PROBLEM TO SOLVE → Set down, exactly as written, every line from the one containing "I'm after the" through the end of the listing.

DATA LISTING →
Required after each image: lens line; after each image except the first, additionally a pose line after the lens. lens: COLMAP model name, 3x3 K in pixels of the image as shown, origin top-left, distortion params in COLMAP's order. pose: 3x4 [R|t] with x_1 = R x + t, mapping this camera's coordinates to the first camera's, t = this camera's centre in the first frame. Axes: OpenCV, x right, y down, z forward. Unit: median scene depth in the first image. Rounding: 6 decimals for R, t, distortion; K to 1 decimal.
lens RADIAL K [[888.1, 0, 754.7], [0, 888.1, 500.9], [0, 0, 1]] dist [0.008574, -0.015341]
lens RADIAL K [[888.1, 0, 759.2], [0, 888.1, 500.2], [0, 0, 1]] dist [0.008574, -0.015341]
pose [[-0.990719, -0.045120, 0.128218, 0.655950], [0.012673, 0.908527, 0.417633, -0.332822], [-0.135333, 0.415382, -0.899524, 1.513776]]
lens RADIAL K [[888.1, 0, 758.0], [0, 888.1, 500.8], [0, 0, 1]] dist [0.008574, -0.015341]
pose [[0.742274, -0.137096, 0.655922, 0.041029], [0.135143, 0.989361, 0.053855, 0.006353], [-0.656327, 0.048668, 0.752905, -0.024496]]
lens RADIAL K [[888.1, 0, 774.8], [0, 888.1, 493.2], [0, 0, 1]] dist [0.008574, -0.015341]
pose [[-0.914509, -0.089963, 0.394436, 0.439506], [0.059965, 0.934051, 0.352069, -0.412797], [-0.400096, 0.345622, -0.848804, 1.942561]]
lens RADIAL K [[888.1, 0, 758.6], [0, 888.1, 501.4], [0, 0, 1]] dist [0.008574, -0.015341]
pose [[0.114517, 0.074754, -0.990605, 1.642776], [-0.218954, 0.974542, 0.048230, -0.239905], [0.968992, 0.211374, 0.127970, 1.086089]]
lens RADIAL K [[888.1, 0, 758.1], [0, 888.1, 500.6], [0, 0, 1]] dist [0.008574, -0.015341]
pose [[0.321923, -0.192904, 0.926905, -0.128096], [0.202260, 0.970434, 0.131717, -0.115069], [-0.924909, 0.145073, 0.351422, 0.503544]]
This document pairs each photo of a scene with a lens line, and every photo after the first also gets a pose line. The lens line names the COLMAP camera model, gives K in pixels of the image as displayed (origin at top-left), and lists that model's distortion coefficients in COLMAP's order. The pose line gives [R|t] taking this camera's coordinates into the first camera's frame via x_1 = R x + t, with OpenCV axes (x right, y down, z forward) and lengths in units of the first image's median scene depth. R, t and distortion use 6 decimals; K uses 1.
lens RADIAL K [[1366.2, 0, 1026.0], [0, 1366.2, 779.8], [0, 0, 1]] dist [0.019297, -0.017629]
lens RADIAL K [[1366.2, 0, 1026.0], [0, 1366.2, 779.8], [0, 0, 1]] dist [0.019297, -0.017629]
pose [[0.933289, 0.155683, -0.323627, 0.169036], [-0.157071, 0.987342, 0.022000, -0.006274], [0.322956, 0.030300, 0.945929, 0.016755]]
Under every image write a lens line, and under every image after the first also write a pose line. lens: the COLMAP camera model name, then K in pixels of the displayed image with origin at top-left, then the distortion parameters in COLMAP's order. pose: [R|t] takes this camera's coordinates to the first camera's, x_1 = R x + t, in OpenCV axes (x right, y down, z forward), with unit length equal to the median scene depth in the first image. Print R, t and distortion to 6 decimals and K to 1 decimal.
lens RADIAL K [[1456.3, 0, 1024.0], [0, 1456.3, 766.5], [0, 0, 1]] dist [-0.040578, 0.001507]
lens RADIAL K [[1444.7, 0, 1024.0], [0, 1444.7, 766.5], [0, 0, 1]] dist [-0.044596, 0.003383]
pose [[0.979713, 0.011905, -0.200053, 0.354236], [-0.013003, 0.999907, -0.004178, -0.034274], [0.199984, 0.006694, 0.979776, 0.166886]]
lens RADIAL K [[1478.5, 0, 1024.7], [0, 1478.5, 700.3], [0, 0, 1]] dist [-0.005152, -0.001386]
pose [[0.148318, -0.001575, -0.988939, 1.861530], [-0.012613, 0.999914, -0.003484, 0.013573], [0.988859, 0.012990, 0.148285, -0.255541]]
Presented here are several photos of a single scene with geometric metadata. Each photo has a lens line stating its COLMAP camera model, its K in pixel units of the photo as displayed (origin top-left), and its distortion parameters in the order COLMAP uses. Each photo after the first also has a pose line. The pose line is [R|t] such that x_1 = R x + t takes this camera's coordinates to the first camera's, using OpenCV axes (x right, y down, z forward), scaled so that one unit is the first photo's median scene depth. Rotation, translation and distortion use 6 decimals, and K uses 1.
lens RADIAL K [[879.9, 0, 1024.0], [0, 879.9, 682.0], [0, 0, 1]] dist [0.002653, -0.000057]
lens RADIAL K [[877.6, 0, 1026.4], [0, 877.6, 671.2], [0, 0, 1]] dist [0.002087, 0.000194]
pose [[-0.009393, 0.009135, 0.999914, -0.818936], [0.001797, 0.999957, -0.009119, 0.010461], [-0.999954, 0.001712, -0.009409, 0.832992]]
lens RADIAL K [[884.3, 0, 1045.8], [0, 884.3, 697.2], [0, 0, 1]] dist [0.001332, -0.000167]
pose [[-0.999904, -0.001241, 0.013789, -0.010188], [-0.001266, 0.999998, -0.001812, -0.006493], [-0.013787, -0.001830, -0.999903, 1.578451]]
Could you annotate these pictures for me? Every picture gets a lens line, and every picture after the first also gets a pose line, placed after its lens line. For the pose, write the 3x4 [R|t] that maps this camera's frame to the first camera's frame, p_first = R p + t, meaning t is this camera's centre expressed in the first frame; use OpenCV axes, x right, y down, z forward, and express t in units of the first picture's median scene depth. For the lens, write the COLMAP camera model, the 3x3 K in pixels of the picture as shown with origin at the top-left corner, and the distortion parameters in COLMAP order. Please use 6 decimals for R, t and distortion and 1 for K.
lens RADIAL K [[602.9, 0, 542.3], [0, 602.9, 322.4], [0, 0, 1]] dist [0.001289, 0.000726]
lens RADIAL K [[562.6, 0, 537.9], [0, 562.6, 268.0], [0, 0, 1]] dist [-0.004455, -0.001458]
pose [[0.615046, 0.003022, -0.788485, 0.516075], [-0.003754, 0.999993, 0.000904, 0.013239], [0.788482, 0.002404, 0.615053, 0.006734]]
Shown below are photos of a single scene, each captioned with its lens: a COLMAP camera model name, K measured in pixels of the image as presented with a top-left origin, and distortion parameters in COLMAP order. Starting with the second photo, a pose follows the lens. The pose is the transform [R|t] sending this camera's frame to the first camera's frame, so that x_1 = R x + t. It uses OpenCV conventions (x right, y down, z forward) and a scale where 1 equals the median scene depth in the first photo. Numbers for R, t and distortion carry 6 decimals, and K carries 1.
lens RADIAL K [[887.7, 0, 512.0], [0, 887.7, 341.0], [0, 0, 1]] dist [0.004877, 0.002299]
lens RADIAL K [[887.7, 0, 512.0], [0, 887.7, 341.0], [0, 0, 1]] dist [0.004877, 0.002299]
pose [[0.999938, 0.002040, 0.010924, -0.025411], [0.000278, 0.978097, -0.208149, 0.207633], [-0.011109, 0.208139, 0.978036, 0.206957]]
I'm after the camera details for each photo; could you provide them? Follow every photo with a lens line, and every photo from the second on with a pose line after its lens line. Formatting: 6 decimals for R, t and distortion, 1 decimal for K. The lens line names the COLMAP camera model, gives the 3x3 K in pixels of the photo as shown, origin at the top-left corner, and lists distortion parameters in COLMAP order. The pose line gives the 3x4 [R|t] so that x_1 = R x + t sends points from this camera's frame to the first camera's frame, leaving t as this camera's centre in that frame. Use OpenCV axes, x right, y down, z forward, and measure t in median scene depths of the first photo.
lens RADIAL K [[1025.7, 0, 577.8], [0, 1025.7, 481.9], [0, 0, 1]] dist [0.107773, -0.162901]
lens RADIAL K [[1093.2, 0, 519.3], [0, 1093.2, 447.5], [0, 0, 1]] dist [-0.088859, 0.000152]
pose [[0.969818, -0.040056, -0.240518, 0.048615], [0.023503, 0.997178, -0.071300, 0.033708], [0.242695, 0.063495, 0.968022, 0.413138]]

SOLUTION FOR THIS TASK →
I'm after the camera details for each photo; could you provide them? Follow every photo with a lens line, and every photo from the second on with a pose line after its lens line. Formatting: 6 decimals for R, t and distortion, 1 decimal for K. The lens line names the COLMAP camera model, gives the 3x3 K in pixels of the photo as shown, origin at the top-left corner, and lists distortion parameters in COLMAP order. The pose line gives the 3x4 [R|t] so that x_1 = R x + t sends points from this camera's frame to the first camera's frame, leaving t as this camera's centre in that frame. Use OpenCV axes, x right, y down, z forward, and measure t in median scene depths of the first photo.
lens RADIAL K [[1025.7, 0, 577.8], [0, 1025.7, 481.9], [0, 0, 1]] dist [0.107773, -0.162901]
lens RADIAL K [[1093.2, 0, 519.3], [0, 1093.2, 447.5], [0, 0, 1]] dist [-0.088859, 0.000152]
pose [[0.969818, -0.040056, -0.240518, 0.048615], [0.023503, 0.997178, -0.071300, 0.033708], [0.242695, 0.063495, 0.968022, 0.413138]]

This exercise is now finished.